CU-Run Best Wishes Continues to Bring Tears, Joy to Military
For many CU executives involved in the program, it has been "a labor of love and a small measure of my patriotic duty during a perilous time" as one put it in describing the task of organizing and financing the holiday greeting telecasts on screens in bases from Alaska to Virginia.
Over the Thanksgiving weekend, hundreds of parents, wives, sisters, sons and daughters of military men and women stationed in Afghanistan and Iraq and elsewhere engaged in those emotional exchanges thanks to the work of 17 military CUs, the Defense Credit Union Council and WesCorp, the California corporate.
"It is simply heartening to know that we in the credit union community have done our part to bring a little bit of happiness to those families gathered in a base conference hall to record messages to their loved ones overseas," said Bradley Smith, vice president of strategic development at the $530 million Pacific Marine Credit Union, Camp Pendleton, Calif.
And for another credit union, the $353 million America's Credit Union of Fort Lewis, Wash, "We jumped at the chance to offer this great program to families stationed at Fort Lewis," said Ken Leonard, president/CEO.
With so many troops from the Washington Army base readying for deployment, "Everyone knows what it is like being separated from loved ones this time of year, and so it is our hope, wish and gift to bring the soldiers and their loved ones together for a few special moments," said Leonard.
The video screenings have been part of the holiday routine at bases since 2004 when WesCorp, based in San Dimas, Calif., first initiated the program. Despite NCUA's conservatorship of WesCorp and elimination of direct financial support for Operation Best Wishes, the WesCorp staff has continued to help manage the program, transporting equipment and technicians to base sites and doing other chores to keep it functioning. The 17 participating natural person credit unions and the Defense Council have filled in the funding gaps.
During 2009, Best Wishes managers expect 960 video messages will be recorded as the popularity of the program has increased in some areas with more CU base sites added to the current list of 20. Participants are expected to top 2,700.
CUs like the $2.9 billion Ent FCU in Colorado Springs work extra hard to make the video settings comfortable for adults and youngsters alike during the taping sessions.
At a Dec.15 session in Ent's real estate center, participating families can enjoy free onsite activities, refreshments and activities for the kids. In addition, participants receive a free family photo from an onsite professional photographer paid by Ent.
At each site across the U.S., the WesCorp team sets up a mobile Web cast studio, complete with cameras, microphones and monitors. During a reserved time slot, the deployed military member can log in at his or her location and view the live message or watch it at a later time.

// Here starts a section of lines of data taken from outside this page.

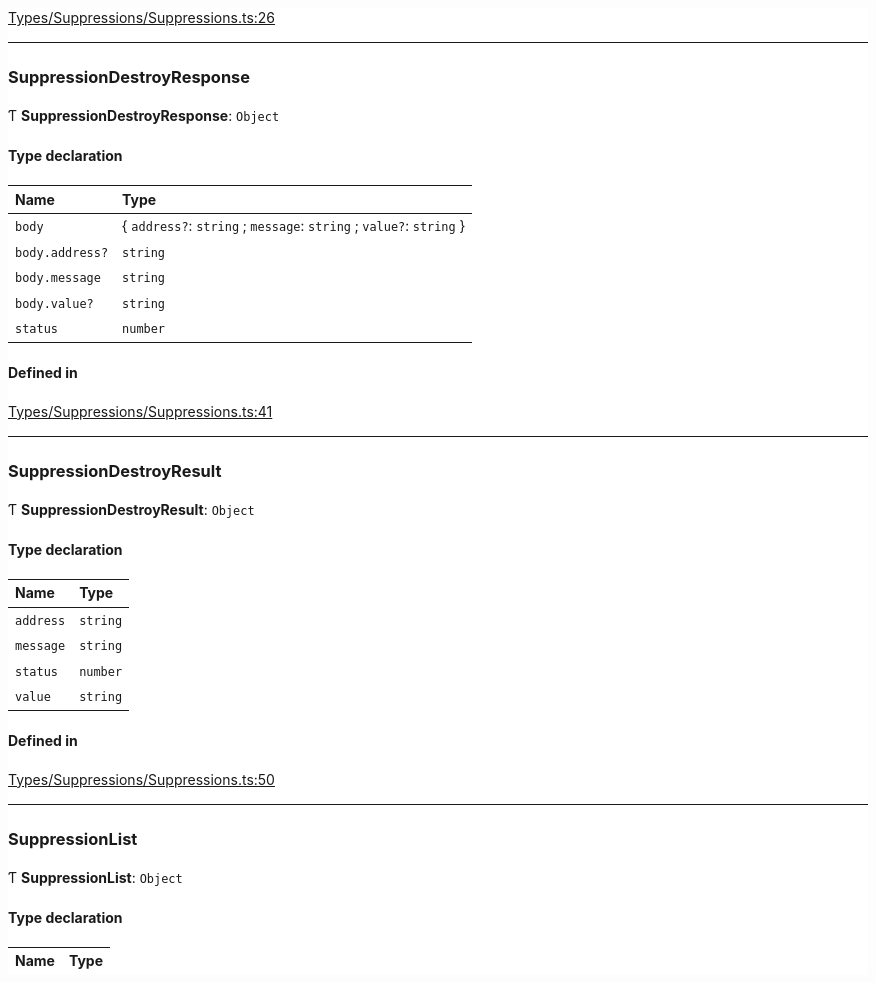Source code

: [Types/Suppressions/Suppressions.ts:26](https://github.com/mailgun/mailgun.js/blob/6248cc0/lib/Types/Suppressions/Suppressions.ts#L26)

___

### SuppressionDestroyResponse

Ƭ **SuppressionDestroyResponse**: `Object`

#### Type declaration

| Name | Type |
| :------ | :------ |
| `body` | { `address?`: `string` ; `message`: `string` ; `value?`: `string`  } |
| `body.address?` | `string` |
| `body.message` | `string` |
| `body.value?` | `string` |
| `status` | `number` |

#### Defined in

[Types/Suppressions/Suppressions.ts:41](https://github.com/mailgun/mailgun.js/blob/6248cc0/lib/Types/Suppressions/Suppressions.ts#L41)

___

### SuppressionDestroyResult

Ƭ **SuppressionDestroyResult**: `Object`

#### Type declaration

| Name | Type |
| :------ | :------ |
| `address` | `string` |
| `message` | `string` |
| `status` | `number` |
| `value` | `string` |

#### Defined in

[Types/Suppressions/Suppressions.ts:50](https://github.com/mailgun/mailgun.js/blob/6248cc0/lib/Types/Suppressions/Suppressions.ts#L50)

___

### SuppressionList

Ƭ **SuppressionList**: `Object`

#### Type declaration

| Name | Type |
| :------ | :------ |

Participants also can respond immediately via a text messaging feature on the Website.
"We've been trying to get on Operation Best Wishes for the last couple of years and we were pleased we could do it for the first time this year with 42 families showing up at our Wheeler Army Airfield installation," said Paulette Ito, marketing vice president at the $480 million Hawaiian Tel Federal Credit Union of Honolulu.
A special feature at the Hawaiian Tel event were special care activities for soldier's wives, including massage, makeup and hair care services, all performed by credit union volunteers. Even Hawaii Lt. Gov. Duke Alano came to the Hawaiian Tel site to record a message to the troops.
Operation Best Wishes was slated to end Dec. 22 at New York's Fort Drum in Watertown with AmeriCU as sponsor and by then "the 2009 tour will have represented the most extensive number of credit unions ever to engage in hosting the one-day events," said WesCorp.